Deux conceptions de la monnaie

Je vous propose un extrait du livre de l’anthropologue américain David Graeber « Dette : 5000 ans d’histoire ».

Nous découvrons que l’histoire a eu tendance à osciller entre les périodes dominées par le lingot – où l’on postule que l’or et l’argent sont la monnaie – et d’autres où l’on définit la monnaie comme une abstraction, une unité de compte virtuelle.

Mais, historiquement, la monnaie de crédit est antérieure, et nous vivons aujourd’hui un retour à des postulats qui auraient été perçus comme des lieux communs évidents au Moyen-âge ou même dans la Mésopotamie antique.

L’histoire apporte des éclairages fascinants sur ce qui nous attend peut-être. Par exemple : dans le passé,  les ères de monnaie virtuelle ont presque invariablement coïncidé avec la création d’institutions chargés de prévenir le dérapage total – d’empêcher les prêteurs de s’allier avec les hauts fonctionnaires et les politiques pour mettre tout le monde sous pression, comme ils semblent le faire aujourd’hui.

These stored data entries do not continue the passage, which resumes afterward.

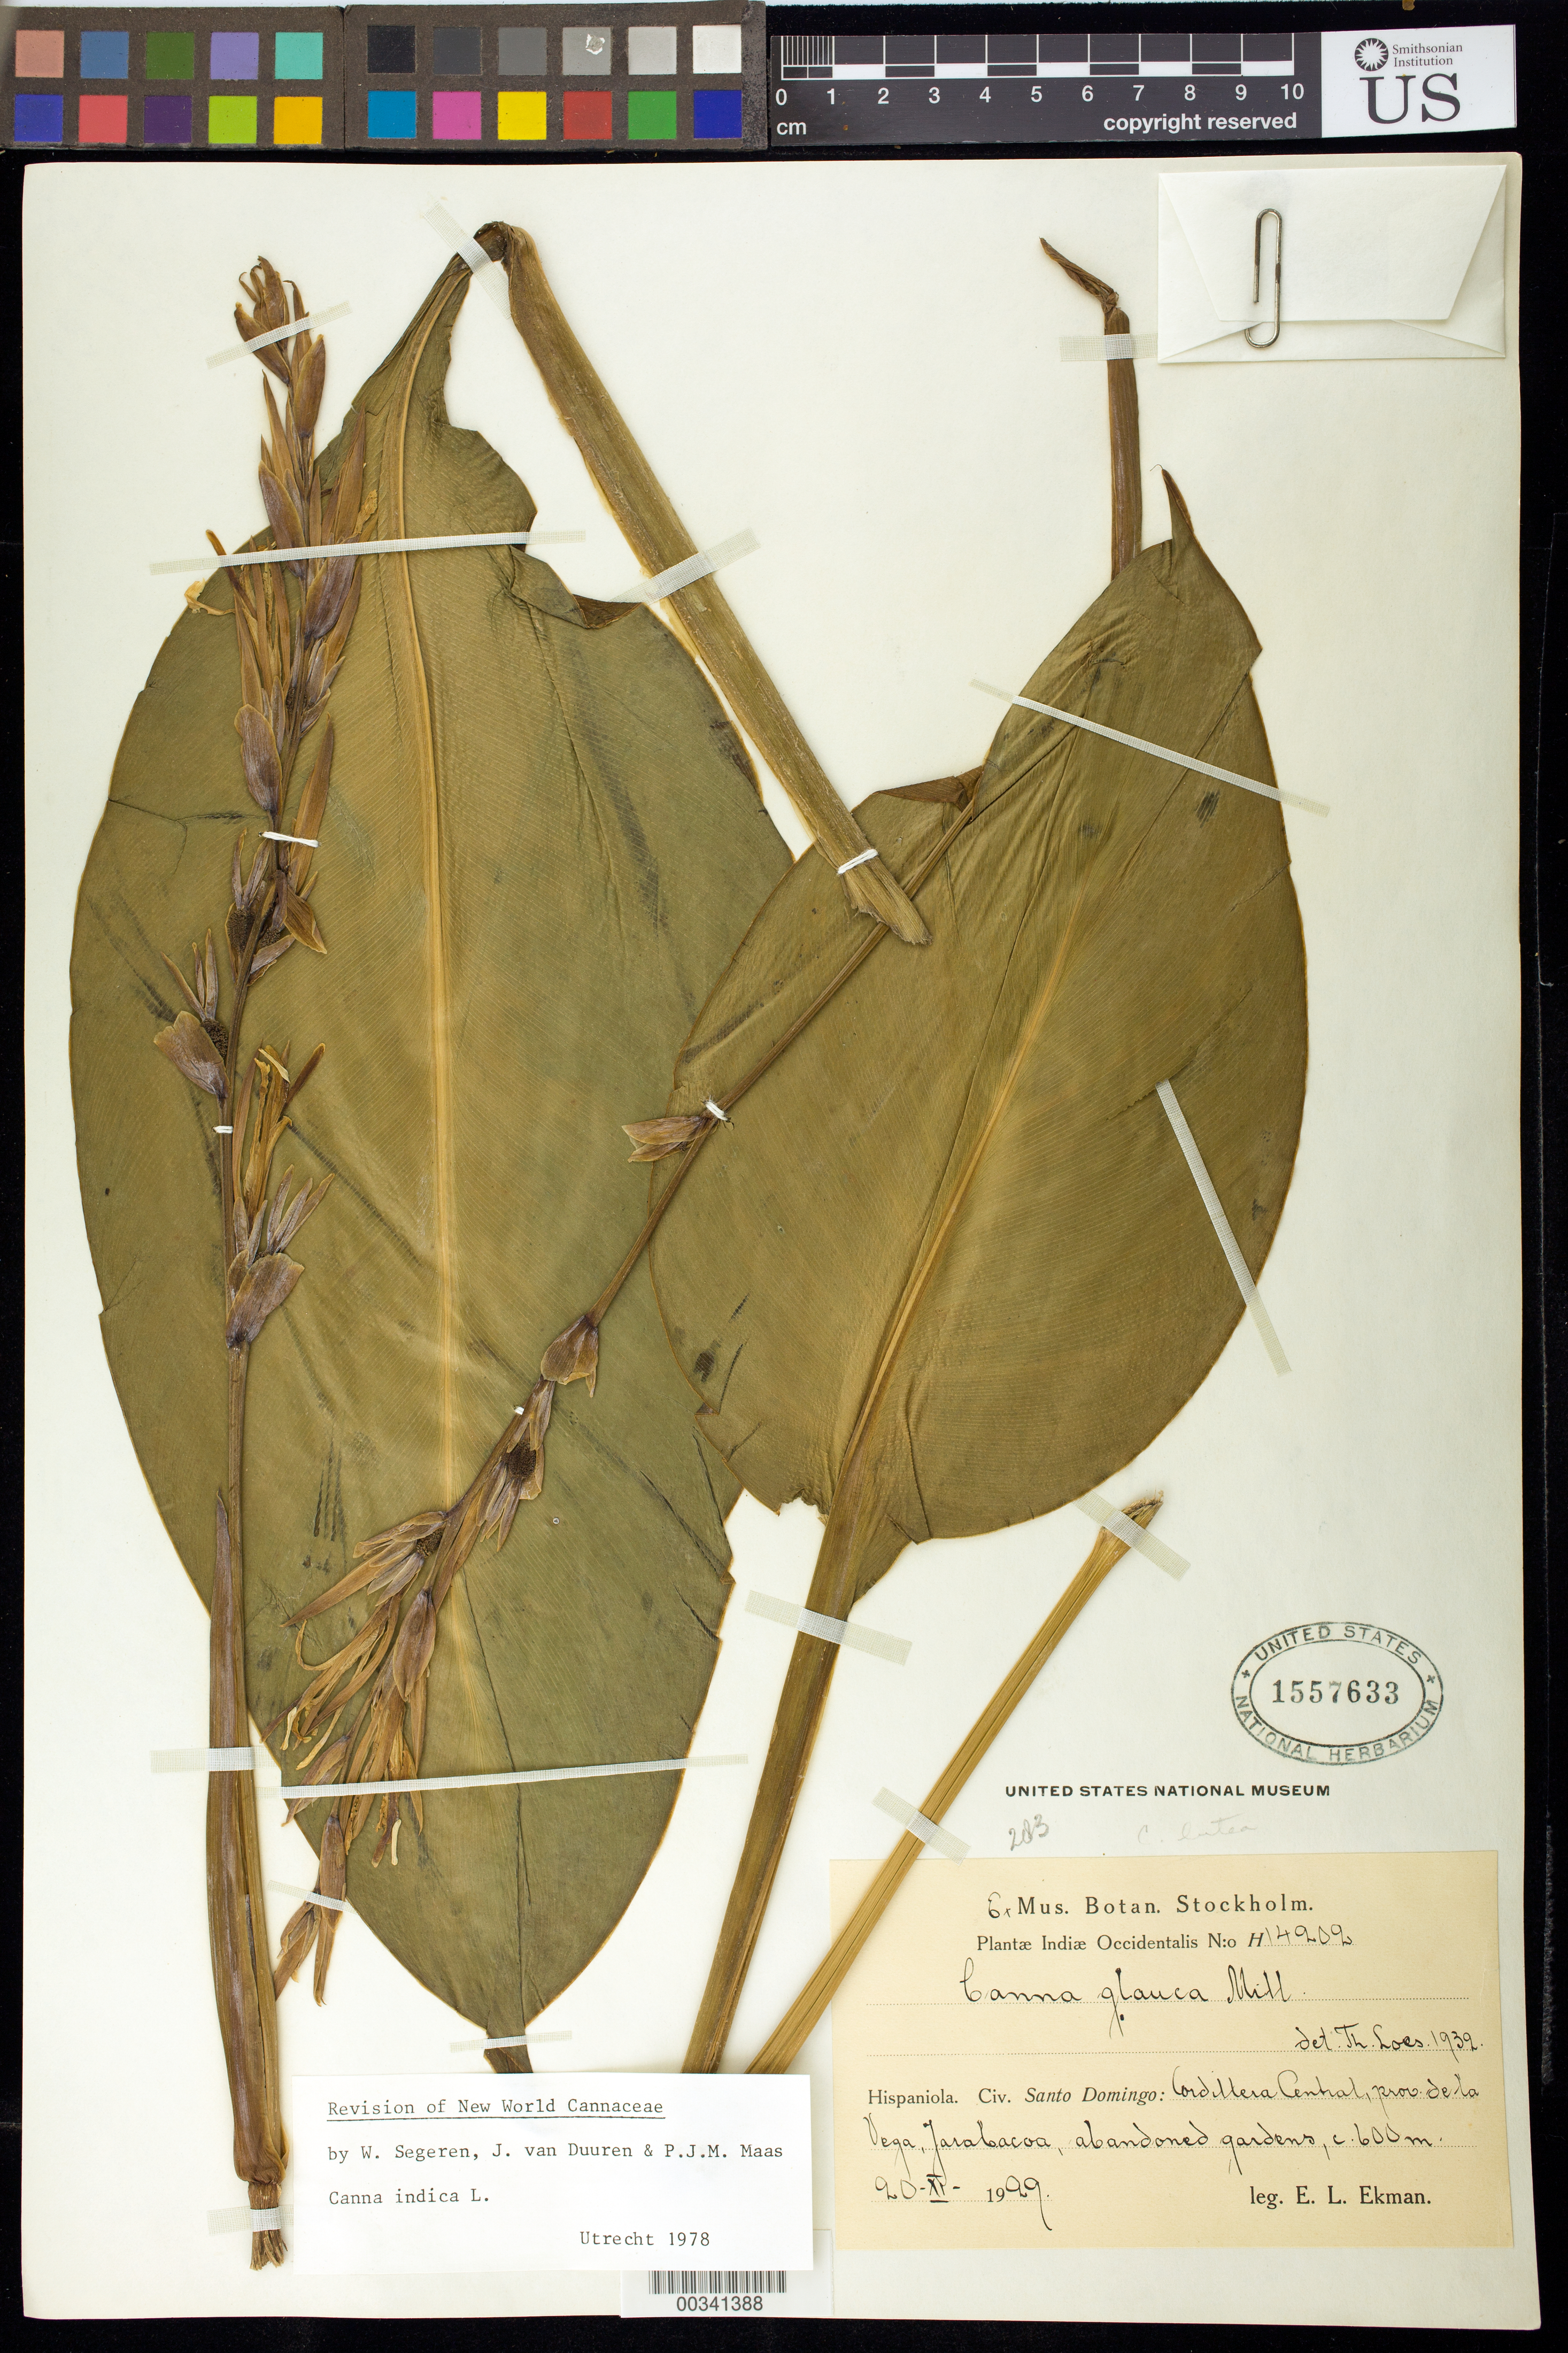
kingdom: Plantae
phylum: Tracheophyta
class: Liliopsida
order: Zingiberales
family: Cannaceae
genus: Canna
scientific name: Canna indica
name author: L.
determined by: Segeren, W.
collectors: E. L. Ekman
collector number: H14202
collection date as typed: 20 Nov 1929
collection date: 1929-11-20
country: Dominican Republic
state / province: La Vega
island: Hispaniola Island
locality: Civ. santo domingo: cordillera central, jarabacoa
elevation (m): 600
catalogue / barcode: US 1557633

Elles s’accompagnaient d’autres institutions conçues pour protéger les débiteurs. Quant à la nouvelle ère de monnaie à crédit où nous nous trouvons, il semble que nous y soyons entrés à reculons. Elle a commencé par la création d’institutions mondiales comme le FMI, qui visent à protéger, non les débiteurs, mais les créanciers. En même temps, à l’échelle historique où nous nous situons ici, une décennie ou deux ne comptent pas. Nous avons une très faible idée de ce qui va suivre.